TASK 1 - In the passage about Christmas in Frobisher Bay, what kind of celebration did John and Nicole Barclay host on Christmas Eve?
TASK 2 - Using the passage about Christmas in Frobisher Bay, explain why the writer says Christmas is about memory.
TASK 3 - Carry on the passage about Christmas in Frobisher Bay, picking up right after its last sentence.

— BEGIN GIVEN PASSAGE —

Christmas for me is about memory. I find that the rituals and routines of the holidays — putting up the tree, shopping for gifts, Christmas parties, the music — all serve to evoke strong and vivid recollections of places I’ve been and people I’ve spent my time with. People who live on in memory.
When I lived in Frobisher Bay, I became good friends with John and Nicole Barclay. These two couldn’t be more different. John was a tall, slim English Canadian with a love of the outdoors. Nicole was short, in constant battle with her weight, a French Canadian who couldn’t imagine going a day without washing her hair. He was full of corny jokes and she with passionate ideas about life and work. Yet they were a great couple.
On Christmas Eve they hosted a traditional Quebec fete. It was a remarkable time. Friends and not-so-friends would gather at their place, all differences set aside for that one night. We would talk and laugh and especially, we would sing. There was food and drink through the evening but the best was yet to come. At midnight the Catholics and the Anglicans would head off to midnight mass, leaving the heathens and the Baptists to fend for ourselves. A half hour later and they would return, buoyed up by the service and flushed with the -30 degree evening air.

— END GIVEN PASSAGE —
— BEGIN SUPPLIED MATERIAL —

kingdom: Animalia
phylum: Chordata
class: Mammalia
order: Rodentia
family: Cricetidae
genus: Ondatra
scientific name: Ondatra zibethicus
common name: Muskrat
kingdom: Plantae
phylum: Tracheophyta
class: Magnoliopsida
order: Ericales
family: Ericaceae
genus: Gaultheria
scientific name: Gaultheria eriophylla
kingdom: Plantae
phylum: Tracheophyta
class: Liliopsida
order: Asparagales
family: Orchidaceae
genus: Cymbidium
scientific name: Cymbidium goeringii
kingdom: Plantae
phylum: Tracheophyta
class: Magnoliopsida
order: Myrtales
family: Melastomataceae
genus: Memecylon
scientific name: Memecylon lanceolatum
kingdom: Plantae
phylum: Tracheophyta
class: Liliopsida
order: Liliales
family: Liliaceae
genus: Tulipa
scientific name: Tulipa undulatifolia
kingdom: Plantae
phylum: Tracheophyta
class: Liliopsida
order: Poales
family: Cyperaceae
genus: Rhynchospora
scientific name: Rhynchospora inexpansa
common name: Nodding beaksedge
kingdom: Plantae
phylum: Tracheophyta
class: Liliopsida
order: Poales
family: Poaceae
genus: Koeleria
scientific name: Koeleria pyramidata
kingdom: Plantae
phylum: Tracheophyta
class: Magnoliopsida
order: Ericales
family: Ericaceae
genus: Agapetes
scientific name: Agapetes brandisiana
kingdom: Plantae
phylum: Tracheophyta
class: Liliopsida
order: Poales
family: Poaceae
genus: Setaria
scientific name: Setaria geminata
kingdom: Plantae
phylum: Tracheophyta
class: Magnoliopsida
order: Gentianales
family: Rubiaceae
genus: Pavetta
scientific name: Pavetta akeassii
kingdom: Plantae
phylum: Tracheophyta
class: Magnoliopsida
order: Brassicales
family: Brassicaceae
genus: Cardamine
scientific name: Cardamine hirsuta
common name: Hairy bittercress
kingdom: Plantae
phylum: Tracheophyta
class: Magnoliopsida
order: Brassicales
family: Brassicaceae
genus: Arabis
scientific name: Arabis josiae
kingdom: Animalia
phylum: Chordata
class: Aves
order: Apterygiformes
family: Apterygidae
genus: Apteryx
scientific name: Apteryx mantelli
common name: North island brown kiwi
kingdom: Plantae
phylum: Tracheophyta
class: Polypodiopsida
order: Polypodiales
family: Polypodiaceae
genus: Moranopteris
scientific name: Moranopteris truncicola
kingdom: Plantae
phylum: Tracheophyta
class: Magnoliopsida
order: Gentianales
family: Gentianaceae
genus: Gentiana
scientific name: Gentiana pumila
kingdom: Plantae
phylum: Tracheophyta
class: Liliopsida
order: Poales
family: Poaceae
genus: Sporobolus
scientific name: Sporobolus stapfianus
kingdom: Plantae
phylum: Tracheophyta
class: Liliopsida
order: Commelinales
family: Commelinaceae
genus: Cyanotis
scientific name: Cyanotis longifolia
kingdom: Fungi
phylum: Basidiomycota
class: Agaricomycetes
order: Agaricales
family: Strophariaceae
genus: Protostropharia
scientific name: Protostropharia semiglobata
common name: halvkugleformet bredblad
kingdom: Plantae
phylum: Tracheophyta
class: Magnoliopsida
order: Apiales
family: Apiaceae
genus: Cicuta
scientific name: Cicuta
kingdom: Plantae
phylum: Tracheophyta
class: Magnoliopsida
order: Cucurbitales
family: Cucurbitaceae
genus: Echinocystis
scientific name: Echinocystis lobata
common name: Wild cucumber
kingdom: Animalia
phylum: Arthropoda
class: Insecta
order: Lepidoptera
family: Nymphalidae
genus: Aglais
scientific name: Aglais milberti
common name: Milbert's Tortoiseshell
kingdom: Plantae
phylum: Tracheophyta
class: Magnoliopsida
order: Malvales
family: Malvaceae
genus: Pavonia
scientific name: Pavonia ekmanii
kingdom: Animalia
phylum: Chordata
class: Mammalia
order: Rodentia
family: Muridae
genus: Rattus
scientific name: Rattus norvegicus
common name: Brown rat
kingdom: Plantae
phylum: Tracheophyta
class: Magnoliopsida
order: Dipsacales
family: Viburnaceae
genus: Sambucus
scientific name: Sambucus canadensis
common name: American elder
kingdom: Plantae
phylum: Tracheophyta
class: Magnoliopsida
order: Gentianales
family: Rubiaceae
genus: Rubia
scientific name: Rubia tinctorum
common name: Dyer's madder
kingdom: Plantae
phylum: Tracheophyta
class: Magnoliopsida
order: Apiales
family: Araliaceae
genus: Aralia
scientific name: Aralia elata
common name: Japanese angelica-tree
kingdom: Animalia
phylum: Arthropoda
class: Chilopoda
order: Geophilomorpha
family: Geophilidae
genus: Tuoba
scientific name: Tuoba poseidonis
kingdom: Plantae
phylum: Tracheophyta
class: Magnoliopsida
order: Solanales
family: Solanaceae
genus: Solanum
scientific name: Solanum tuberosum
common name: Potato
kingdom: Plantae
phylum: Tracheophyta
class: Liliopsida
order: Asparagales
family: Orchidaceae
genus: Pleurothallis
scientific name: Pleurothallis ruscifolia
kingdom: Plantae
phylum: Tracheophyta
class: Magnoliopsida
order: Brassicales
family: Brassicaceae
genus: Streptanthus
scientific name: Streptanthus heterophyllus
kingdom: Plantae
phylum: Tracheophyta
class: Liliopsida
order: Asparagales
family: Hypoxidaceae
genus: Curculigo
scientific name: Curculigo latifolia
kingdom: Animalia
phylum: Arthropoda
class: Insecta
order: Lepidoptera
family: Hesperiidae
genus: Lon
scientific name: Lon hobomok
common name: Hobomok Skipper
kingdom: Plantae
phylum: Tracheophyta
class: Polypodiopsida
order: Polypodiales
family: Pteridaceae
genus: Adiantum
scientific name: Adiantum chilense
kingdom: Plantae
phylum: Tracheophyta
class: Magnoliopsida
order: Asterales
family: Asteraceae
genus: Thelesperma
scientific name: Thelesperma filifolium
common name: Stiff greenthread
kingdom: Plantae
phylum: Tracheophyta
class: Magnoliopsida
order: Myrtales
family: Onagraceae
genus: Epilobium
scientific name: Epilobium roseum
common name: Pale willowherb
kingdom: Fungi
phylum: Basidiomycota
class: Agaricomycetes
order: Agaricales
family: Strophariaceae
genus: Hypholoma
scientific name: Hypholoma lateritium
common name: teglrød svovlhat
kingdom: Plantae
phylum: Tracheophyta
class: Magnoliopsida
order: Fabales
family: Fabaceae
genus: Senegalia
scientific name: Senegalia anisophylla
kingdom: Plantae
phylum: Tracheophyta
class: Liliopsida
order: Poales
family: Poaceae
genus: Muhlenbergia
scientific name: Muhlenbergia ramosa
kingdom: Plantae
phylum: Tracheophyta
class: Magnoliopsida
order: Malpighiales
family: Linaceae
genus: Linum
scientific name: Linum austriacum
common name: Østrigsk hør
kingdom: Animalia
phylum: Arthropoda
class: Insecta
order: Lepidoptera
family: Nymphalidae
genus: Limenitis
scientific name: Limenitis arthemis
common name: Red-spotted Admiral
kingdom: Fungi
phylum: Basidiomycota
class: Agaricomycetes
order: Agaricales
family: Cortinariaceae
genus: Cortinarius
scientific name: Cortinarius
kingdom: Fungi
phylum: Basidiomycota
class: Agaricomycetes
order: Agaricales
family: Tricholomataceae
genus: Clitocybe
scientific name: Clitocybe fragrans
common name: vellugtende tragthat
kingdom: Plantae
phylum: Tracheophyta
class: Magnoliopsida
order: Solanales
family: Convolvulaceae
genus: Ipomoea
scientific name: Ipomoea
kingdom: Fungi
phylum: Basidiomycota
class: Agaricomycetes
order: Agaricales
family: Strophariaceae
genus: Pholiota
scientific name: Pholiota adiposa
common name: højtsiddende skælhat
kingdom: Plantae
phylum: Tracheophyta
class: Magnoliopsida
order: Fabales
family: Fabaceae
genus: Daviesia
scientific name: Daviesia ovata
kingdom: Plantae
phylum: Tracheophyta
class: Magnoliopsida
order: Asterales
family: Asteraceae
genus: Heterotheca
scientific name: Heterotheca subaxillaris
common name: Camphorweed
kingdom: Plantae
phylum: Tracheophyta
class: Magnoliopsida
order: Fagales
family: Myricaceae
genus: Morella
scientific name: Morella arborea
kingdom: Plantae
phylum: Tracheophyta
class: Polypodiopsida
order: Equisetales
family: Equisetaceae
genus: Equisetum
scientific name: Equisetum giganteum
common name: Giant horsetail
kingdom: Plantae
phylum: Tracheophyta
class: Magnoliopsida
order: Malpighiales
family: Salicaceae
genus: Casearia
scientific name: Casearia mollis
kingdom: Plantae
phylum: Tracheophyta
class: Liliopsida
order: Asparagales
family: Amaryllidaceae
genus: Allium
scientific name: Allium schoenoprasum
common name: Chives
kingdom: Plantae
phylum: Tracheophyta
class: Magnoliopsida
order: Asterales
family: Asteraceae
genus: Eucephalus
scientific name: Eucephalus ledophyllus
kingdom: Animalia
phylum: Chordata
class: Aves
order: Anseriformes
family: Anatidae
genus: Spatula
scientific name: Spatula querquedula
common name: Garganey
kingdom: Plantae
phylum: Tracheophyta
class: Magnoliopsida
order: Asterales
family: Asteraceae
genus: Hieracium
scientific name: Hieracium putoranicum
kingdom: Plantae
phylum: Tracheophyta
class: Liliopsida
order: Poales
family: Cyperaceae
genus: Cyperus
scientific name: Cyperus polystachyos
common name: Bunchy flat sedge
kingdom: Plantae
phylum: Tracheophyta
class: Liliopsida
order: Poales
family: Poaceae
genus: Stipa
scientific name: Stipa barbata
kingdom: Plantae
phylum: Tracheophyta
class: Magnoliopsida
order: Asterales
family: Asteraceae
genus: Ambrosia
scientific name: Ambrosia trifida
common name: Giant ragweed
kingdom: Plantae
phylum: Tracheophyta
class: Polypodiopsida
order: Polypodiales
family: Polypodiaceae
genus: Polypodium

— END SUPPLIED MATERIAL —

EXPECTED OUTPUT 1 - A traditional Quebec fete.

EXPECTED OUTPUT 2 - The writer finds that the holiday rituals and routines, such as putting up the tree, shopping for gifts, going to Christmas parties and hearing the music, evoke strong, vivid recollections of places the writer has been and people the writer has spent time with.

EXPECTED OUTPUT 3 -
Then the party would start. Turkey and ham and tourtière would appear. Desserts of every imaginable type, Drinks — wine beer and spirits for the imbibers and elaborate punches for the teetotallers — flowed like water. The lights were dimmed and replaced with the glow of candle and firelight and the sparkle from the Christmas tree. One year, someone looked out the front windows and suddenly threw back the curtains to let the light of the moon and stars and an amazing aurora borealis flood in.
Faces gleamed in the diffuse light, voices, somewhat restrained before midnight, now rang out with joy and hope and wishes for peace on earth, good will toward men. I recall two men in particular — Rick and Mike —- who seldom saw eye to eye on anything, standing side by side, harmonizing on ‘Away in a Manger.‘
We would talk and laugh and sing and finally roll home at about 4 in the morning to gather a few hours sleep before the more relaxed celebrations of Christmas day.
It was a glorious time and I remember them all so well. A few years after I left Frobisher Bay, Rick, 38, died of a massive heart attack. One night, a few years after that I got a frantic call from Nicole. John had died in a climbing accident in Switzerland. Nicole never recovered and faded from everyone’s view. Mike lost his son when he died in a blizzard a few miles from town. Mike struggled after that and died a few years ago.
So many empty chairs now. Vacancies that can only be filled by memories. Yet I still see their shining faces, filled with joy and pleasure and gentle loving companionship. That’s what Christmas means to me.
And that’s ten minutes.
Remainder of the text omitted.